Requirements
- Operations
- Perform single + batch read on single + multiple dataset from script transform
- Perform single + batch read on single + multiple files from script transform
- Supported tables for lookup
- KeyValueTable dataset
- ObjectMappedTable dataset
- CSV files treated as a list of key-value pairs
- Optional caching with time-based expiration
Design
LookupKV interface
Object lookup(String key); Map<String, Object> multiLookup(String[] key);
- Implement LookupKV in KeyValueTable and ObjectMappedTable
- ScriptTransform changes
Add configuration property for declaring lookup tables to use, properties for each table (e.g. dataset properties)
"tables": [ { "name":"purchases", "type":"dataset", "properties": { "dataset":"purchases", "properties":{.. dataset properties ..}, "enableCache":"true", "cacheExpiry":1234 } }, {"name":"ip2geo", "type":"file", "properties":{"file":"/data/ip2geo.csv"}} ]
- configure(): verify tables (datasets and files) exist
- transform(): execute lookup methods in a transaction, provide LookupKV instance to script
Options for lookup usage:
var result = context.getTable("purchases").lookup(user); // or var result = tables["purchases"].lookup(user); // or var result = purchases.lookup(user);
Options for multiLookup usage:
var result = purchases.multiLookup(["alice", "bob"]); // do something with result["alice"] // do something with result["bob"]

Stored data entries =
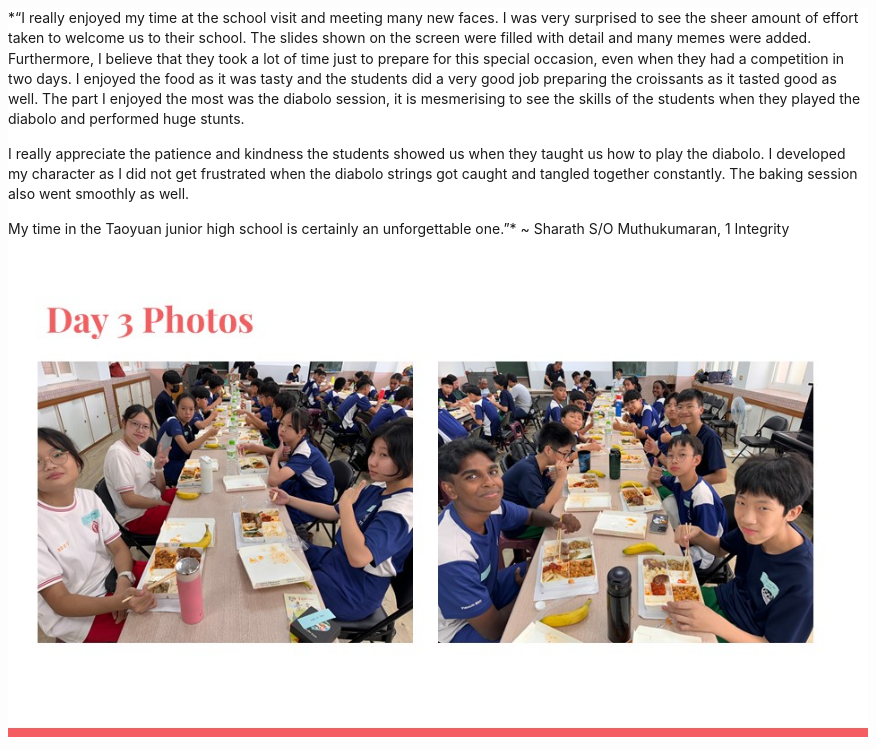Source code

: *“I really enjoyed my time at the school visit and meeting many new faces. I was very surprised to see the sheer amount of effort taken to welcome us to their school. The  slides shown on the screen were filled with detail and many memes were added.  Furthermore, I believe that they took a lot of time just to prepare for this special occasion, even when they had a competition in two days. I enjoyed the food as it was tasty and the students did a very good job preparing the croissants as it tasted good as well. The part I enjoyed the most was the diabolo session, it is mesmerising to see the skills of the students when they played the diabolo and performed huge stunts. 

I really appreciate the patience and kindness the students showed us when they taught us how to play the diabolo. I developed my character as I did not get frustrated when the diabolo strings got caught and tangled together constantly. The baking session also went smoothly as well.

My time in the Taoyuan junior high school is certainly an unforgettable one.”* ~ Sharath S/O Muthukumaran, 1 Integrity



![](/images/YSS%20Exp/YSS_Goes_Global/Taiwan2_21.JPG)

YOUR INSTRUCTIONS = Please state how CSV files are treated according to the lookup design notes.

SOLUTION FOR THIS PROBLEM = CSV files are treated as a list of key-value pairs.